Program for Simple Pointers with Explanation

Program

#include <stdio.h>
main ()
{
   int i;         //A
   int * ia;      //B
   i = 10;        //C
   ia = &i;   //D

    printf (" The address of i is %8u \n", ia);          //E
    printf (" The value at that location is %d\n", i);   //F
    printf (" The value at that location is %d\n", *ia); //G
  *ia = 50;                                //H
    printf ("The value of i is %d\n", i);                //I
}

Explanation

1. The program declares two variables, so memory is allocated for two variables. i is of the type of int, and ia can store the address of an integer, so it is a pointer to an integer.
2. The memory allocation is as follows:
3. i gets the address 1000, and ia gets address 4000.
4. When you execute i = 10, 10 is written at location 1000.
5. When you execute ia = &i then the address and value are assigned to i, thus i has the address of 4000 and value is 1000.
6. You can print the value of i by using the format %au because addresses are usually in the format unsigned long, as given in statement E.
7. Statement F prints the value of i, (at the location 1000).
8. Alternatively, you can print the value at location 1000 using statement G. *ia means you are printing the value at the location specified by ia.

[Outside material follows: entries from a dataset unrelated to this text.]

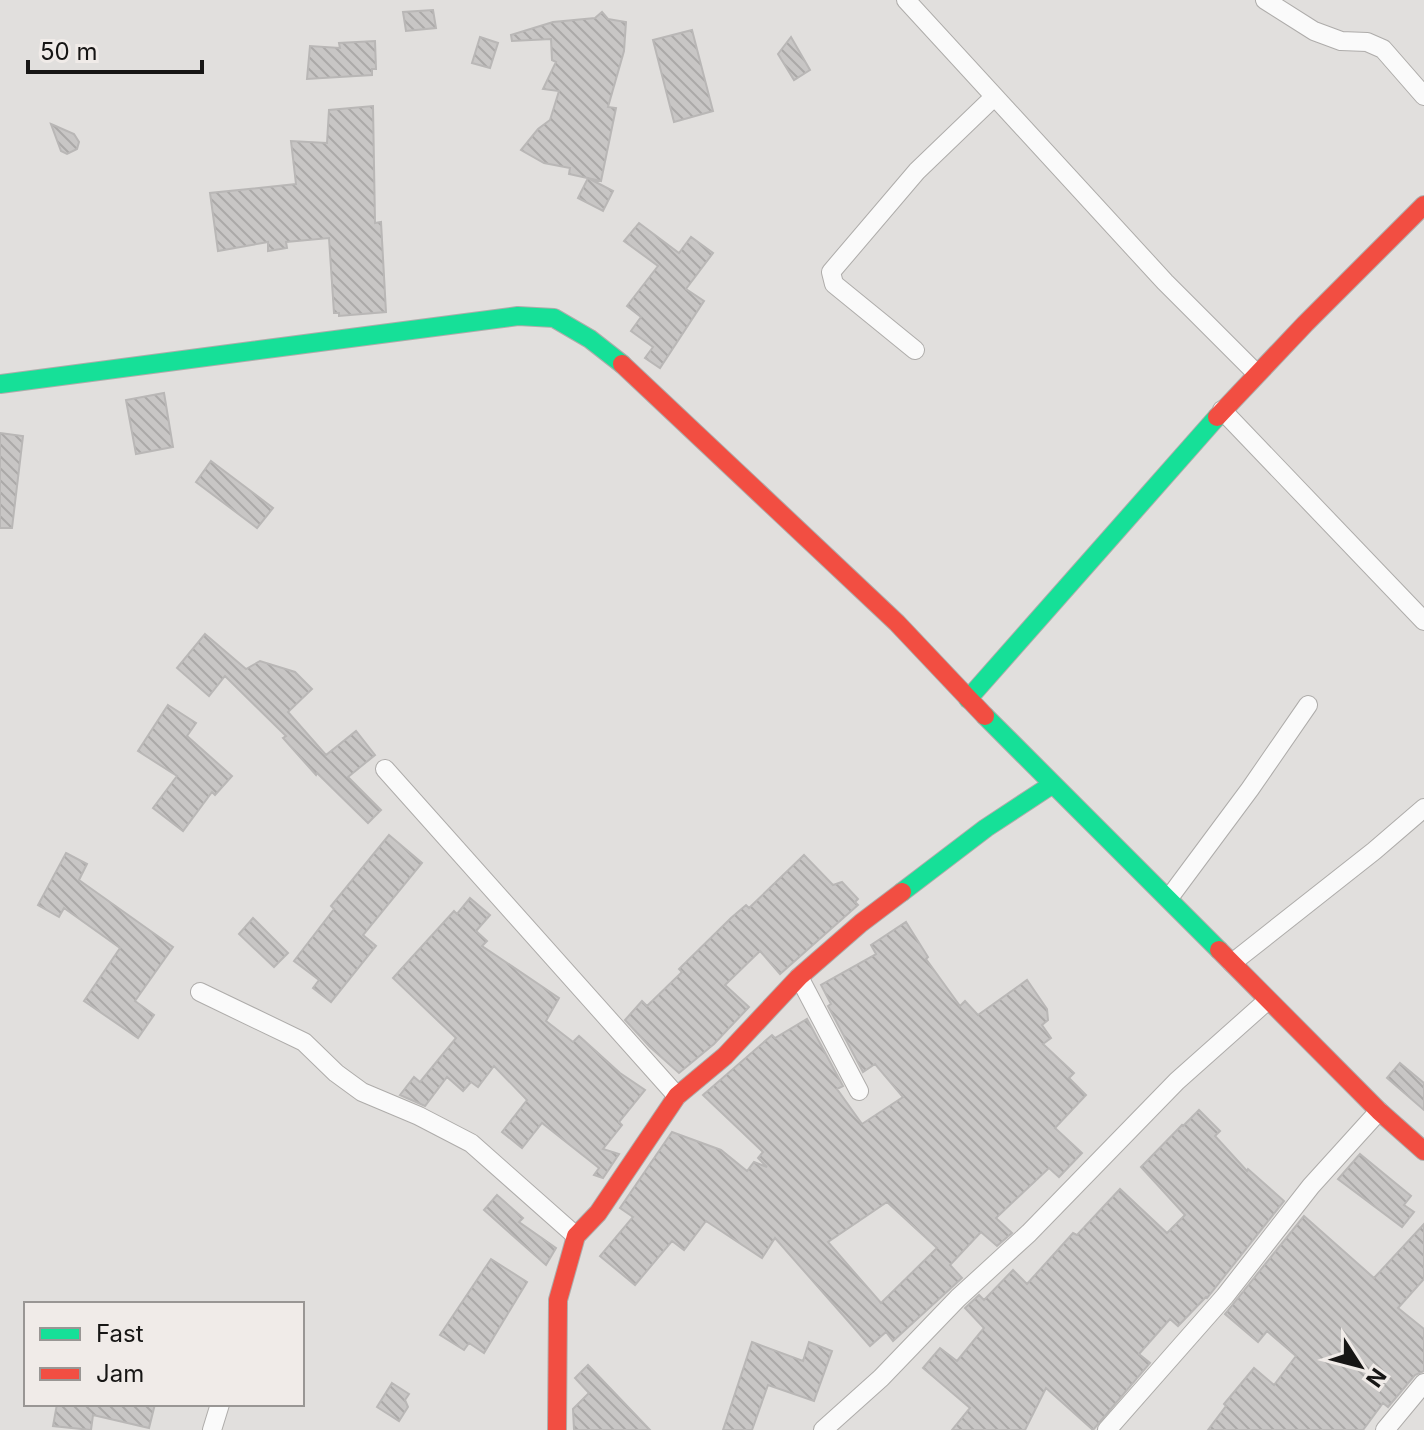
<svg xmlns="http://www.w3.org/2000/svg" width="1424" height="1430" font-family="Inter,sans-serif">
<defs>
<pattern id="building-back-hatch" width="6" height="6" patternUnits="userSpaceOnUse" patternTransform="scale(2)"><rect width="6" height="6" fill="#c8c6c5"/><path d="M-1 5l2 2M0 0l6 6M5-1l2 2" fill="none" stroke="#aba9a8"/></pattern>
</defs>
<rect width="100%" height="100%" fill="#e1dfdd"/>
<path fill="url(#building-back-hatch)" stroke="#b9b7b6" stroke-width="2" fill-rule="evenodd" d="M 433,10 L 436,28 L 406,31 L 403,12 Z
M 602,12 L 608,19 L 626,22 L 624,51 L 608,107 L 616,108 L 601,181 L 569,174 L 570,168 L 544,163 L 521,150 L 538,129 L 550,120 L 559,91 L 543,89 L 556,62 L 552,60 L 551,39 L 512,41 L 511,35 L 553,22 L 595,18 Z
M 692,30 L 713,111 L 674,122 L 653,40 Z
M 480,37 L 498,43 L 490,68 L 472,63 Z
M 791,37 L 810,70 L 794,80 L 778,54 Z
M 375,41 L 376,69 L 372,69 L 372,75 L 307,79 L 310,46 L 340,48 L 339,43 Z
M 373,106 L 375,223 L 381,222 L 386,312 L 339,316 L 339,313 L 334,313 L 329,238 L 286,242 L 287,248 L 268,251 L 268,242 L 218,251 L 210,193 L 296,184 L 291,141 L 327,143 L 329,110 Z
M 51,124 L 74,134 L 79,142 L 77,149 L 67,154 L 61,151 Z
M 588,178 L 613,191 L 603,211 L 578,198 Z
M 639,223 L 679,253 L 691,237 L 713,253 L 686,289 L 704,301 L 660,368 L 645,358 L 653,347 L 631,331 L 641,317 L 627,306 L 658,266 L 624,241 Z
M 164,393 L 173,447 L 136,454 L 126,400 Z
M 0,433 L 23,436 L 12,528 L 0,528 Z
M 211,461 L 273,508 L 257,528 L 196,482 Z
M 205,634 L 246,669 L 260,661 L 295,672 L 312,689 L 288,712 L 326,755 L 356,731 L 375,755 L 348,777 L 381,810 L 368,823 L 317,773 L 316,775 L 283,738 L 286,736 L 225,676 L 209,696 L 177,668 Z
M 168,705 L 196,723 L 187,736 L 232,776 L 215,795 L 212,792 L 183,831 L 153,808 L 177,776 L 138,751 Z
M 389,835 L 422,863 L 363,935 L 376,946 L 331,1002 L 313,988 L 319,980 L 294,961 L 334,909 L 331,906 Z
M 66,853 L 87,864 L 79,880 L 173,947 L 135,1001 L 154,1015 L 138,1038 L 84,1001 L 120,948 L 64,908 L 59,917 L 38,905 Z
M 804,855 L 833,885 L 842,882 L 858,899 L 855,902 L 858,905 L 780,974 L 760,951 L 725,985 L 749,1007 L 714,1044 L 679,1073 L 650,1047 L 625,1020 L 642,1001 L 647,1006 L 682,972 L 679,969 L 731,918 L 746,905 L 749,908 Z
M 470,898 L 490,915 L 476,931 L 487,941 L 482,946 L 559,998 L 546,1021 L 573,1042 L 579,1036 L 620,1073 L 645,1090 L 619,1122 L 622,1125 L 603,1149 L 619,1154 L 603,1178 L 594,1175 L 599,1168 L 542,1123 L 522,1148 L 502,1132 L 527,1100 L 494,1066 L 478,1087 L 471,1082 L 463,1091 L 447,1077 L 425,1106 L 400,1095 L 414,1077 L 420,1082 L 456,1038 L 393,978 L 454,911 L 457,914 Z
M 253,918 L 288,953 L 274,967 L 239,934 Z
M 906,922 L 928,957 L 926,959 L 960,1006 L 965,1001 L 978,1015 L 1027,980 L 1047,1009 L 1048,1020 L 1042,1025 L 1051,1038 L 1043,1044 L 1074,1073 L 1069,1078 L 1086,1095 L 1055,1128 L 1082,1153 L 1059,1177 L 1049,1168 L 996,1218 L 1012,1233 L 997,1246 L 981,1232 L 950,1265 L 962,1278 L 893,1341 L 886,1332 L 870,1346 L 775,1238 L 762,1258 L 706,1221 L 684,1250 L 672,1241 L 635,1285 L 600,1256 L 633,1217 L 620,1208 L 672,1132 L 721,1150 L 747,1171 L 754,1162 L 767,1167 L 758,1158 L 763,1152 L 703,1095 L 772,1035 L 775,1038 L 807,1019 L 843,1086 L 837,1089 L 862,1124 L 903,1097 L 875,1064 L 863,1072 L 828,1006 L 831,1004 L 821,985 L 876,954 L 871,945 ZM 887,1202 L 937,1248 L 881,1303 L 828,1242 Z
M 1400,1063 L 1424,1083 L 1424,1110 L 1387,1078 Z
M 1199,1110 L 1220,1131 L 1215,1136 L 1247,1171 L 1248,1169 L 1284,1201 L 1207,1298 L 1206,1297 L 1178,1326 L 1170,1319 L 1139,1354 L 1150,1363 L 1093,1430 L 1046,1388 L 1025,1430 L 952,1430 L 970,1408 L 923,1368 L 940,1348 L 957,1361 L 984,1328 L 965,1308 L 979,1295 L 984,1300 L 1013,1270 L 1027,1284 L 1073,1233 L 1077,1235 L 1120,1189 L 1167,1233 L 1185,1215 L 1141,1167 L 1182,1125 L 1183,1126 Z
M 1360,1154 L 1411,1196 L 1404,1205 L 1414,1212 L 1402,1227 L 1338,1179 Z
M 497,1195 L 523,1218 L 519,1222 L 556,1248 L 546,1265 L 484,1210 Z
M 1304,1216 L 1374,1278 L 1424,1224 L 1424,1279 L 1398,1308 L 1424,1329 L 1424,1371 L 1415,1375 L 1388,1407 L 1383,1403 L 1363,1430 L 1208,1430 L 1226,1406 L 1224,1404 L 1254,1368 L 1274,1385 L 1296,1356 L 1267,1331 L 1258,1342 L 1225,1314 Z
M 491,1259 L 527,1282 L 484,1353 L 469,1343 L 464,1350 L 440,1335 Z
M 752,1342 L 803,1361 L 809,1342 L 832,1351 L 814,1401 L 768,1385 L 752,1430 L 723,1430 Z
M 588,1365 L 650,1430 L 574,1430 L 573,1409 L 589,1393 L 575,1378 Z
M 392,1383 L 409,1394 L 405,1400 L 408,1407 L 399,1421 L 377,1407 Z
M 57,1404 L 155,1404 L 149,1428 L 93,1415 L 91,1430 L 53,1426 Z"/>
<g fill="none" stroke-linecap="round" stroke-linejoin="round">
<defs>
<path id="street" d="M 906,0 L 1165,282 L 1256,373
M 1265,0 L 1314,31 L 1341,41 L 1367,42 L 1383,49 L 1424,96
M 915,350 L 834,284 L 831,272 L 917,171 L 994,97
M 1222,410 L 1424,621
M 385,769 L 677,1096
M 1169,898 L 1250,789 L 1308,705
M 1232,963 L 1374,851 L 1424,808
M 799,977 L 859,1091
M 200,992 L 304,1042 L 336,1073 L 362,1092 L 419,1116 L 471,1143 L 576,1236
M 212,1430 L 220,1404
M 823,1430 L 881,1378 L 958,1298 L 1029,1233 L 1177,1081 L 1268,1000
M 1107,1430 L 1225,1296 L 1311,1186 L 1379,1111
M 1385,1430 L 1424,1383"/>
<path id="fast" d="M 0,384 L 518,316 L 554,318 L 590,339 L 622,364
M 968,699 L 1217,417
M 985,716 L 1219,950
M 902,892 L 986,828 L 1053,784"/>
<path id="jam" d="M 622,364 L 897,623 L 985,716
M 1217,417 L 1305,324 L 1424,205
M 1219,950 L 1379,1111 L 1424,1151
M 557,1430 L 558,1300 L 576,1236 L 598,1213 L 677,1096 L 725,1056 L 799,977 L 861,923 L 902,892"/>
</defs>
<use href="#street" stroke="#aeacaa" stroke-width="20"/>
<use href="#fast" stroke="#aeacaa" stroke-width="20"/>
<use href="#jam" stroke="#aeacaa" stroke-width="20"/>
<use href="#street" stroke="#fafafa" stroke-width="18"/>
<use href="#fast" stroke="#16e098" stroke-width="18"/>
<use href="#jam" stroke="#f24e42" stroke-width="18"/>
</g>
<rect x="24" y="1302" width="280" height="104" fill="#f0ebe8" stroke="#999694" stroke-width="2"/>
<rect x="40" y="1328" width="40" height="12" fill="#16e098" stroke="#999694" stroke-width="2"/>
<text x="96" y="1342" font-size="24" fill="#171615">Fast</text>
<rect x="40" y="1368" width="40" height="12" fill="#f24e42" stroke="#999694" stroke-width="2"/>
<text x="96" y="1382" font-size="24" fill="#171615">Jam</text>
<g transform="translate(1360 1366) rotate(126)" stroke="#f0ebe8" stroke-width="6" paint-order="stroke">
<path d="M0-6L14 30L0 20L-14 30Z" fill="#171615"/>
<text y="-12" font-size="22" font-weight="bold" text-anchor="middle" fill="#171615">N</text>
</g>
<path d="M28 60v12h174v-12" fill="none" stroke="#171615" stroke-width="4"/>
<text x="40" y="60" font-size="24" fill="#171615" stroke="#f0ebe8" stroke-width="6" paint-order="stroke">50 m</text>
</svg>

Since i has the value for 1000, it will print the value at location 1000.
9. When you execute *ia = 50, which is specified by statement H, the value 50 is written at the location by ia. Since ia specifies the location 1000, the value at the location 1000 is written as 50.
10. Since i also has the location 1000, the value of i gets changed automatically from 10 to 50, which is confirmed from the printf statement written at position i.